Have you ever wondered what makes your favorite glittery eyeshadow sparkle just so? Or how your go-to lip gloss is so lustrous? Pondered why your bronzer gives off that lit-from-within radiance? There’s a good chance mica is the answer to all of those questions. The mineral ingredient is commonly used in cosmetics to add a shimmer, sparkle, or glow effect. That’s why mica is found in everything from nail polish to highlighter, blush, lipstick, and body glitter—to name a few. It also comes in all types of personal care products.
Meet the Expert
“Mica is a silicate mineral whose crystals easily flake into whisper thin layers,” explains Rebecca Marcus, MD, board-certified dermatologist and the founder of Maei MD. “Mica is used in many capacities across a broad range of categories of consumer products. In skincare, it is most often used to give a product a shimmery or frosted appearance. Mica reflects light away from the skin, creating the appearance of smooth, radiant skin.”

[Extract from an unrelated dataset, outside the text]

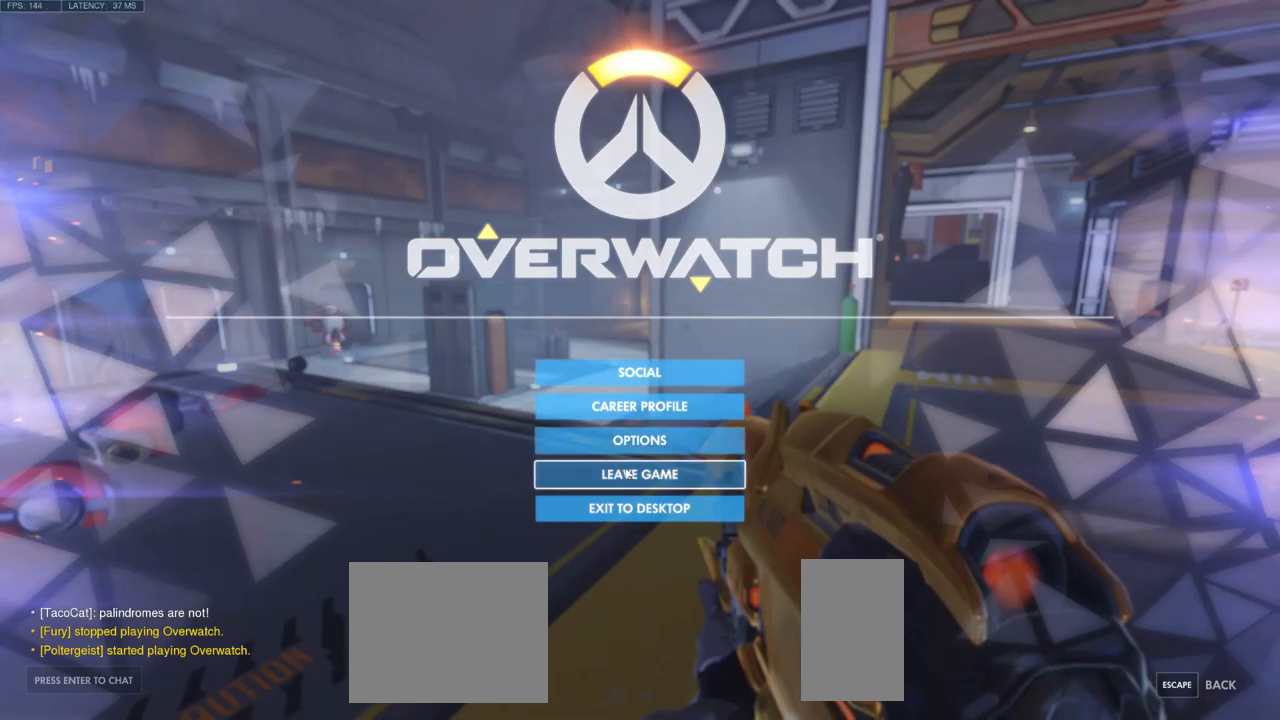
{"keys": [], "mouse": [], "events": [[67, "mouse_left", "up"]]}
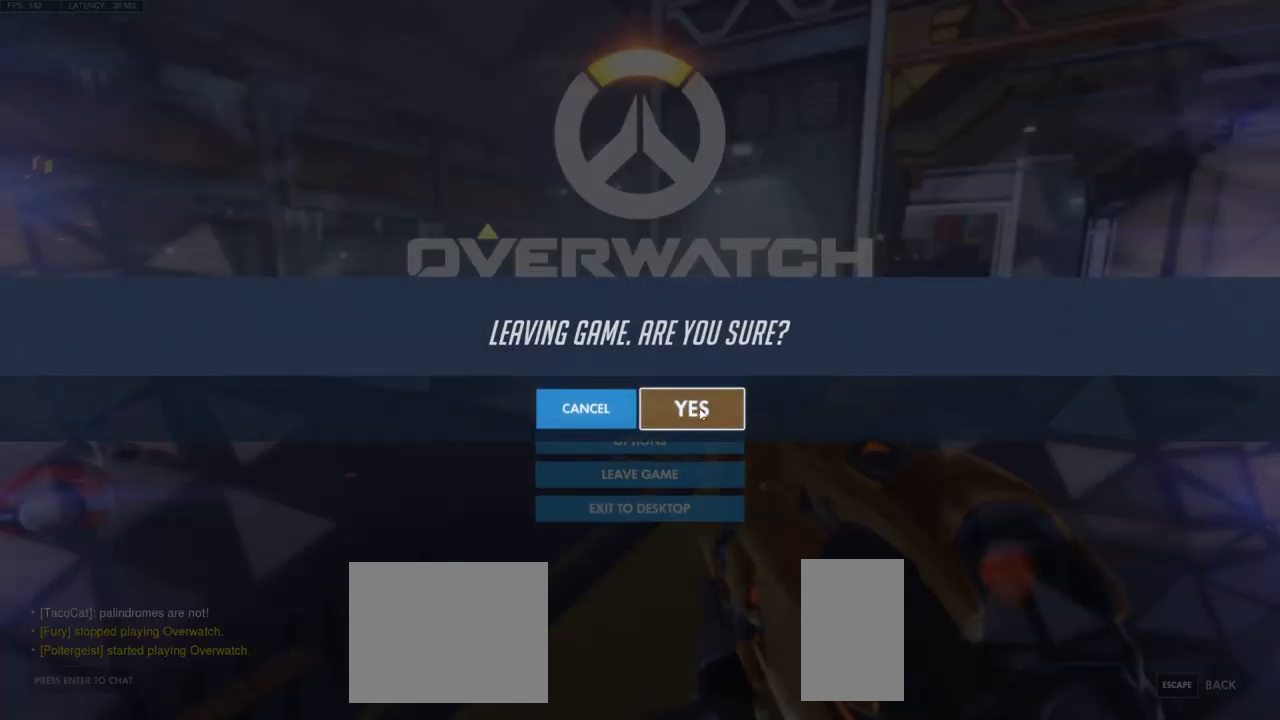
{"keys": [], "mouse": [], "events": [[83, "mouse_left", "down"], [133, "mouse_left", "up"]]}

Mica in Makeup and Skincare
TYPE OF INGREDIENT: A naturally derived mineral.
MAIN BENEFITS: Provides a shimmer effect; imparts a smooth appearance to the skin.
WHO SHOULD USE IT: It is generally safe for all skin types.

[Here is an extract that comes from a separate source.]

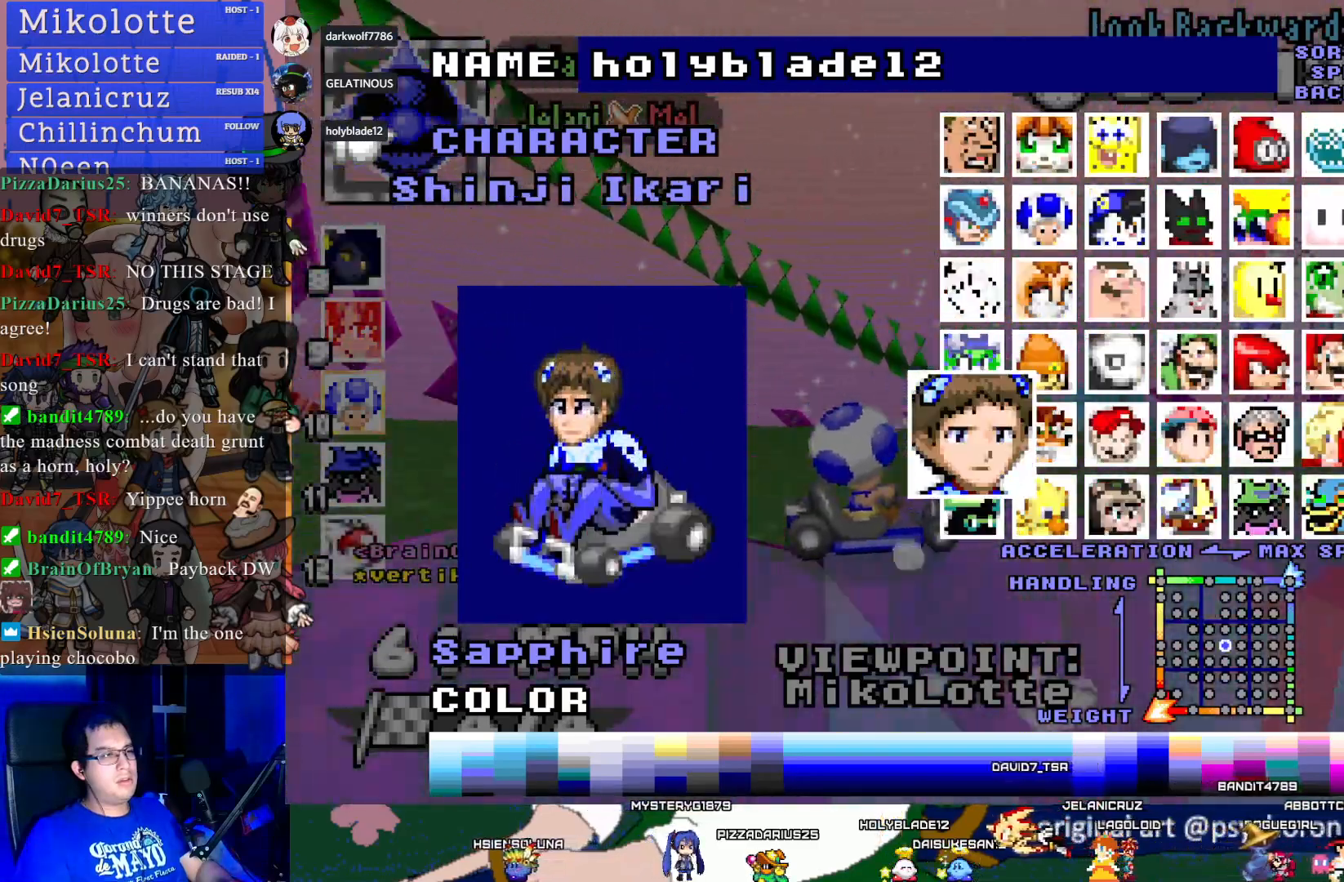
{"buttons": [], "left_stick": "center", "right_stick": "center", "events": []}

HOW OFTEN CAN YOU USE IT: Safe to be used often.
WORKS WELL WITH: Other ingredients.
DON’T USE WITH: N/A.
Notice mica in skincare? Another reason mica is popular to formulate with is it has great cohesive properties, making it less likely to run, which explains why it’s also often in foundation, concealer and BB cream. Yes, mica is commonly found in makeup—but what does it do? Read on to find out the answer from the experts.
What Is Mica?
Mica is a mineral found in many types of rocks. “It is grinded into small particle sizes and can be used in many types of household products,” says Ron Robinson, cosmetic chemist and the Founder and CEO of BeautyStat. “It’s unique in that it reflects light very easily and gives a shimmery look when incorporated into products. Mica can also come in a synthetic form.”
What Are the Benefits of Mica?
The perks of mica are all about aesthetics. “Mica imparts a smooth, radiant, brightened appearance to skin,” Dr. Marcus says. “It is the ingredient responsible for shimmer and glitter in many cosmetics products. It is safe for virtually all skin types.”
Though it might sound like a one-trick pony when it comes to its perks of providing a shimmer effect, mica itself can be versatile. “It can come in different colors and range from translucent to opaque depending on its particle size and how it’s combined with titanium dioxide,” Robinson says.
What Are the Potential Dangers of Mica?
Mica is generally considered safe for skin application and only those with a known allergy to mica need to avoid it. “However, there are some concerns are around inhalation during the manufacturing process, so proper ventilation is required to keep workers safe,” Robinson says.
The concerns around mica aren’t about your skin—it’s about people. “There are also some ethical manufacturing concerns as in some places workers might not have safe enough conditions and/or the use of children as workers,” Robinson says.
The biggest downside to mica is the ethical concern, since child labor is a major worry in the mining of mica. “It’s best to contact the brand and ask them how they ensure sustainability and ethical sourcing,” Dr. Marcus says. “Sometimes they will post their sustainability and ethical policies on their website. It can sometimes be difficult to trace supply chains because mica is often sold via intermediaries who are several times removed from the primary source. Many of the concerns around child labor in mining of mica involve mica originating from India.”
The Final Takeaway
Though mica is fantastic for delivering shimmer, shine and glow, it can lose its luster when it comes to ethical concerns. To ensure you’re shopping consciously, ask manufacturers to disclose how their mica is sourced.
When in doubt, you can always play it safe by looking for products that contain synthetic mica, Robinson advises. “The synthetic form is shown on the ingredient listing as ‘synthetic fluorphlogopite’ or ‘synthetic mica,’” he says.